Fig. 1. A platform for programmable Bloch polaritons.

(A) Schematic of a back-gated graphene polaritonic crystal. Gold launchers excite Bloch polaritons propagating along designated directions controlled by the gate voltage V_g. Inset shows the carrier density distribution in the graphene layer with average carrier density ${\overline{n}}_s=4.5\times {10}^{12}\mathrm{c}{\mathrm{m}}^{-2}$. (B) Simulated polaritonic band structure at ${\overline{n}}_s=3.6\times {10}^{12}\mathrm{c}{\mathrm{m}}^{-2}$. Dashed line corresponds to ω = 890 cm⁻¹. (C) Simulated equi-energy contours at ${\overline{n}}_s=3.6\times {10}^{12}\mathrm{c}{\mathrm{m}}^{-2}$ and ω = 890 cm⁻¹, showing the polaritonic pockets around M points. (D) Simulated electric field Re(E_z) of polaritons excited by a point source at ${\overline{\mathit{n}}}_{\mathit{s}}=3.6\times {10}^{12}\mathrm{c}{\mathrm{m}}^{-2}$ and ω = 890 cm⁻¹. Bloch polaritons propagate predominantly along $\hat{M}=\mathrm{\langle }-11\mathrm{\rangle }$directions. Inset shows an enlarged real-space lattice pattern. (E) to (G), (H) to (J), same as (B) to (D) at ${\overline{n}}_s=4.8\times {10}^{12}\mathrm{c}{\mathrm{m}}^{-2}$ and ${\overline{n}}_s=6.0\times {10}^{12}\mathrm{c}{\mathrm{m}}^{-2}$, respectively.
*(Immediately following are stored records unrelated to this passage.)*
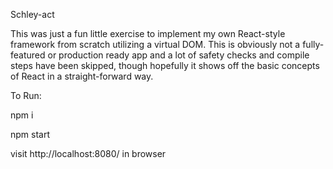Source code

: Schley-act

This was just a fun little exercise to implement my own React-style framework from scratch utilizing a virtual DOM.
This is obviously not a fully-featured or production ready app and a lot of safety checks and compile steps have been skipped,
though hopefully it shows off the basic concepts of React in a straight-forward way.

To Run:

npm i

npm start

visit http://localhost:8080/ in browser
At ${\overline{n}}_s=4.8\times {10}^{12}\mathrm{c}{\mathrm{m}}^{-2}$, Bloch polaritons reside in the lower band (E), emerge in the K pockets (F), and propagate along $\widehat{\mathit{K}}=\langle 10\rangle$ directions (G). At ${\overline{\mathit{n}}}_{\mathit{s}}=6.0\times {10}^{12}\mathrm{c}{\mathrm{m}}^{-2}$, Bloch polaritons reside entirely in the lower band (H), exhibit circular equi-energy contours (I) and propagate isotropically in all directions (J). Inset of (I) shows the first BZ marked with symmetry points.